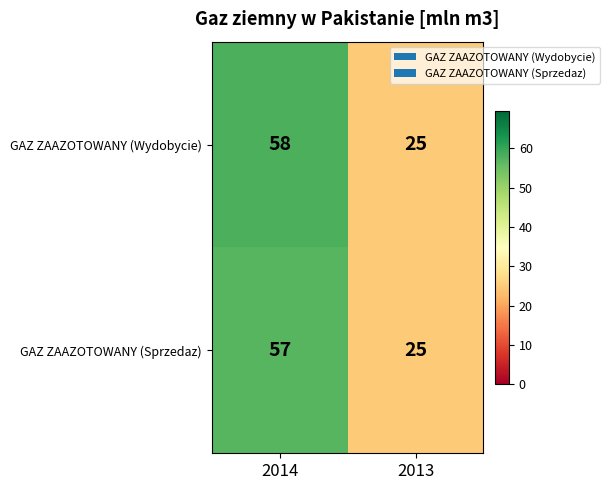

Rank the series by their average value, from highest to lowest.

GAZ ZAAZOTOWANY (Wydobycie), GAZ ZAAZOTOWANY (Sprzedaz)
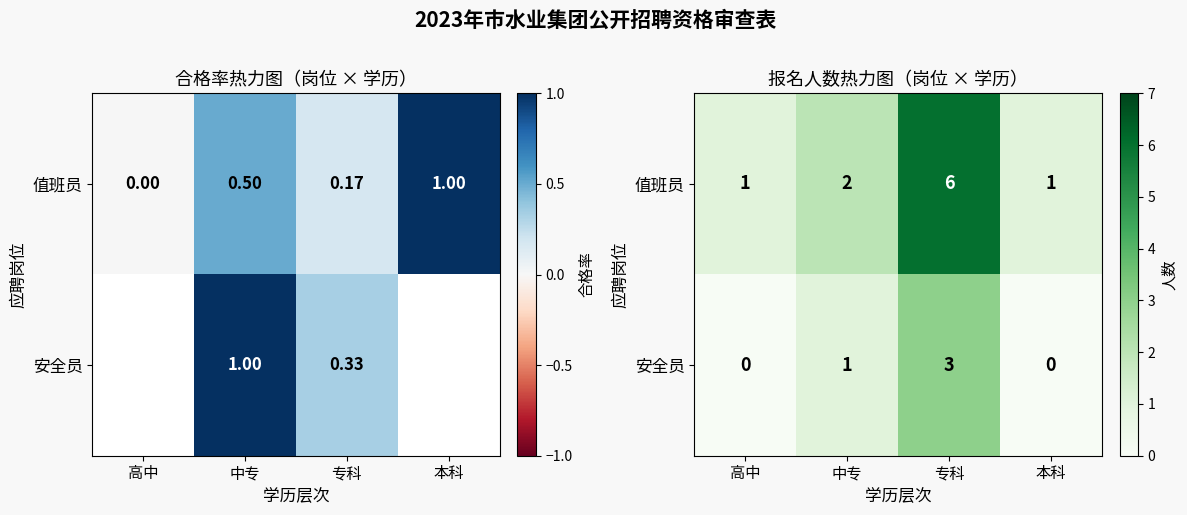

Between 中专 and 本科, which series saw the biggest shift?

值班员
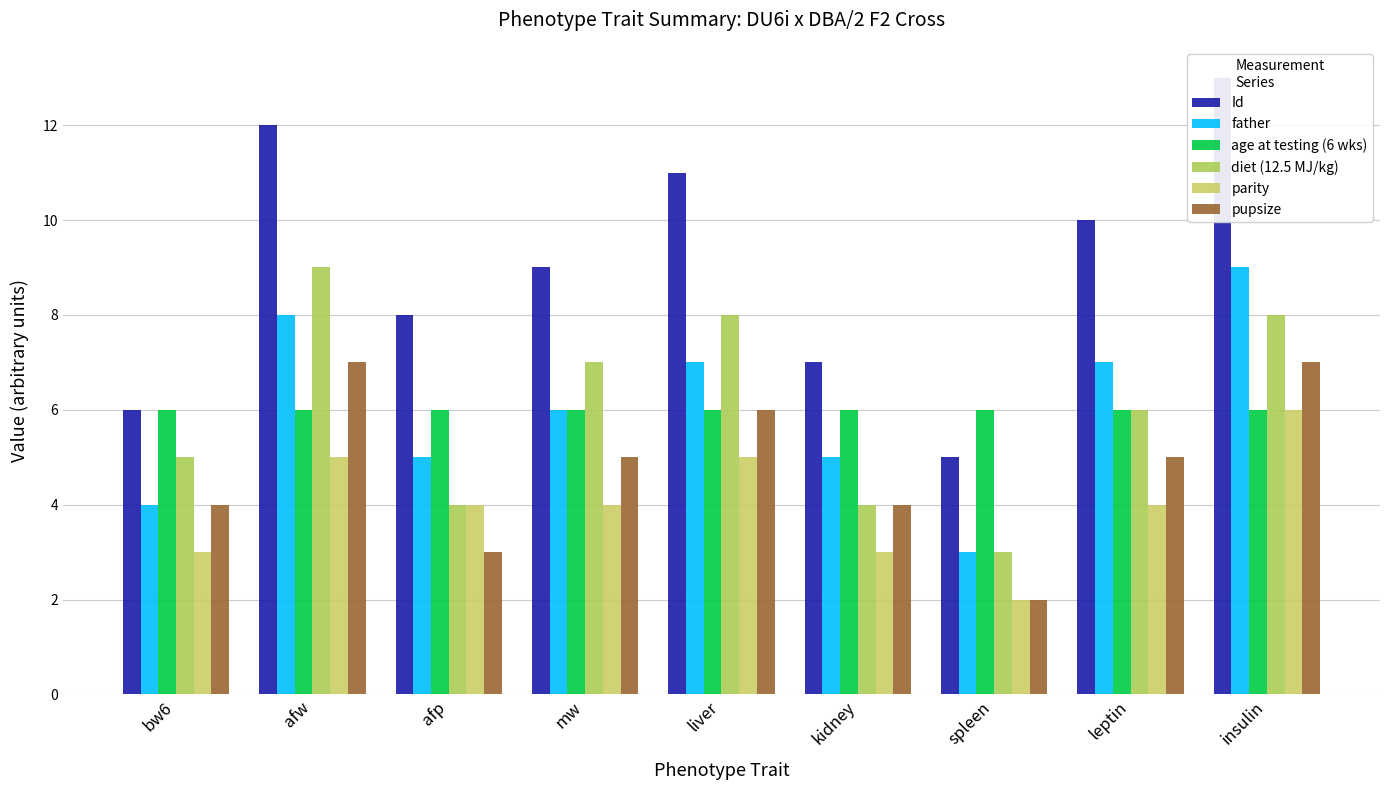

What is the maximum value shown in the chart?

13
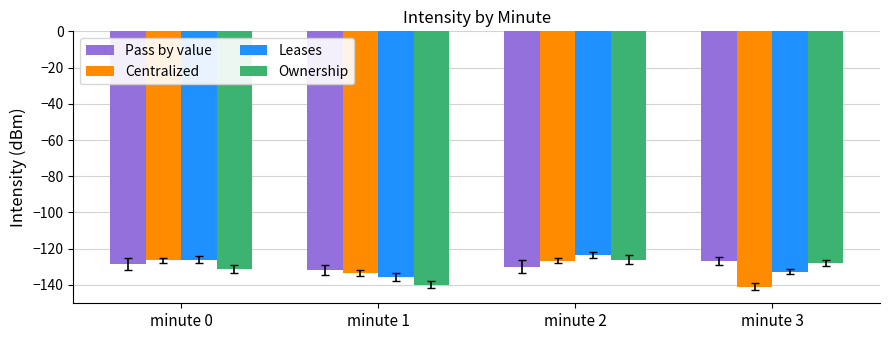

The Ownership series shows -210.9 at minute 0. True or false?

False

▸ WHAT NEEDS TO BE DONE: Repeat the lines above word for word, leaving out the pictures.

▸ WRITTEN REPLY:
Rank the series by their average value, from highest to lowest.

GAZ ZAAZOTOWANY (Wydobycie), GAZ ZAAZOTOWANY (Sprzedaz)

Between 中专 and 本科, which series saw the biggest shift?

值班员

What is the maximum value shown in the chart?

13

The Ownership series shows -210.9 at minute 0. True or false?

False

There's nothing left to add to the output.